MyNewtBoobs's avatar

What I’ve been told is that if your new transcripts show that you’re doing well, then they won’t really care about the old ones – they understand that some people don’t do well the first time around (or even the second or third) but (except for Ivy League) what they care about is who you are now, not who you were in the past.

talljasperman's avatar

I got sick and received a 2.3/9 I’ve worried about it for years, But I know that I can take 10 courses from another college and transfer back it’s the student loan that’s holding me back… good luck

LuckyGuy's avatar

You can turn it around. If your new GPA is high, the old will be greatly (if not completely) discounted. Congratulations on getting it together! You’ll kick butt this time!

SuperMouse's avatar

I agree with the others, great grades and a high GPA now at community college will help you recover from your mistakes. Right out of high school I had a not so successful college experience, but retook a lot of the classes I flubbed and raised my GPA enough to get into a good four year school. It sounds like you have the right attitude, keep it up and you’ll do great!

klutzaroo's avatar

If there was a “hardship” situation, you can see about getting your grades canceled from a certain period just before you got help. You’ll need to be honest with the college and let them know what was going on, give them permission to talk to the people you got help from (and vice versa) to confirm that you received help, basically verify that you were unable to successfully complete that semester because of extenuating circumstances. You need to hurry and start the process because there is a time limit on these things (and it might have already passed), but you might be able to help yourself out by doing it. Every college I’ve ever attended or seen has a hardship policy because they understand that sometimes life happens. Look into it, talk to some people, you may be able to help yourself now like you weren’t when you screwed up your GPA.

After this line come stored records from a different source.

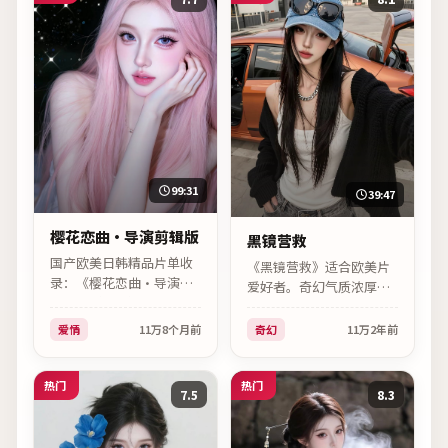
99:31
39:47
樱花恋曲·导演剪辑版
黑镜营救
国产欧美日韩精品片单收
《黑镜营救》适合欧美片
录：《樱花恋曲·导演剪
爱好者。奇幻气质浓厚，
辑版》（日韩）。2025｜
安妮·海瑟薇情绪表达克
爱情｜滨口龙介｜主演妻
制而有力，2023年10月08
爱情
11万
8个月前
奇幻
11万
2年前
夫木聪、孔刘，高清在线
日公映，高清资源已收
可看。
录。
热门
热门
7.5
8.3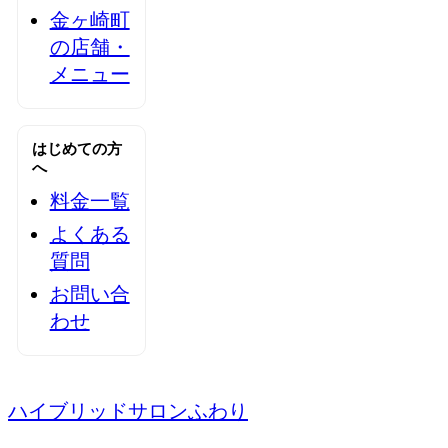
金ヶ崎町
の店舗・
メニュー
はじめての方
へ
料金一覧
よくある
質問
お問い合
わせ
ハイブリッドサロンふわり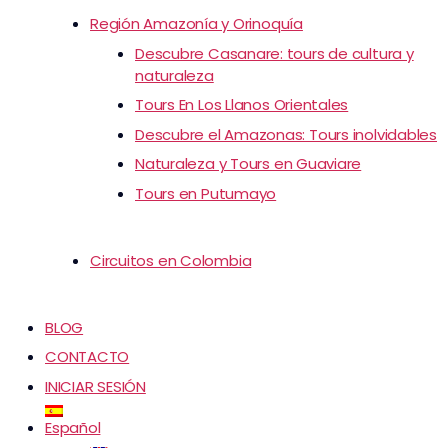
Región Amazonía y Orinoquía
Descubre Casanare: tours de cultura y
naturaleza
Tours En Los Llanos Orientales
Descubre el Amazonas: Tours inolvidables
Naturaleza y Tours en Guaviare
Tours en Putumayo
Circuitos en Colombia
BLOG
CONTACTO
INICIAR SESIÓN
Español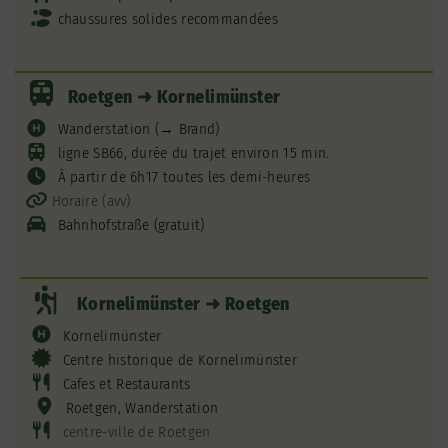
chaussures solides recommandées
Roetgen ➜ Kornelimünster
Wanderstation (→ Brand)
ligne SB66, durée du trajet environ 15 min.
À partir de 6h17 toutes les demi-heures
Horaire (avv)
Bahnhofstraße (gratuit)
Kornelimünster ➜ Roetgen
Kornelimünster
Centre historique de Kornelimünster
Cafes et Restaurants
Roetgen, Wanderstation
centre-ville de Roetgen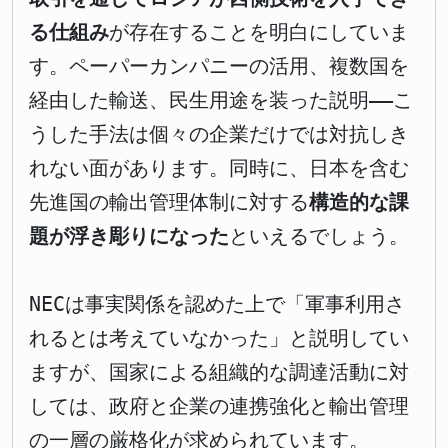
る仕組み
が存在することを明白にしていま
す。ペーパーカンパニーの活用、複数国を
経由した輸送、民生用途を装った説明――こ
うした手法は個々の企業だけでは対抗しき
れない面があります。同時に、日本を含む
先進国の輸出管理体制に対する
構造的な課
題が浮き彫りになった
といえるでしょう。
NECは事実関係を認めた上で「軍事利用さ
れるとは考えていなかった」と説明してい
ますが、国家による組織的な調達活動に対
しては、政府と企業の連携強化と輸出管理
の一層の厳格化が求められています。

The thing is, your GPA will not be discounted. It is what it is. You can work to raise it, you can get grades canceled if you’re able to work the mechanism for it, but most people in most places in admissions offices don’t ignore your previous GPA.

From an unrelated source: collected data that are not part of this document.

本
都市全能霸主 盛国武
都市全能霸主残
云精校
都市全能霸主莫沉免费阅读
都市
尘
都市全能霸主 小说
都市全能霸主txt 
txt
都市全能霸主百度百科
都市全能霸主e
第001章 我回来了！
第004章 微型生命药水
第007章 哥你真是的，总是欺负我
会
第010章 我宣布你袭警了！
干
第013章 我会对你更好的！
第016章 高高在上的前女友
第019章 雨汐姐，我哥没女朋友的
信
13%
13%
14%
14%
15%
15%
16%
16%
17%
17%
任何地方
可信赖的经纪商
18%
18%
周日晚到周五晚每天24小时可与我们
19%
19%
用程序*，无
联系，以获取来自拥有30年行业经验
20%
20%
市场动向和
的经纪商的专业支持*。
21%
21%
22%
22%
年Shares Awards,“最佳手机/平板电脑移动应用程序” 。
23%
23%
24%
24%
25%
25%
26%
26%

@Disc2021 Not disclosing transcripts from colleges when all forms state transcripts from all previous colleges attended is dishonest. Dishonesty like that is grounds for dismissal for the college. Fab advice.

Disc2021's avatar

@klutzaroo Well then I apologize to the OP if my post was misleading or if I was misinforming. I wasn’t suggesting any form of academic dishonesty – I clearly don’t know the policy as far as what transcripts must be transferred and was only implying that if he could find any legal way around not bringing his previous college experience with him, why not take it. Again, I’m not encouraging lying in any academic setting, nor did I mean to.
There’s a particular tone of rudeness and hostility from people on the internet that you dont get necessarily get anywhere else… that I’m really getting tired of.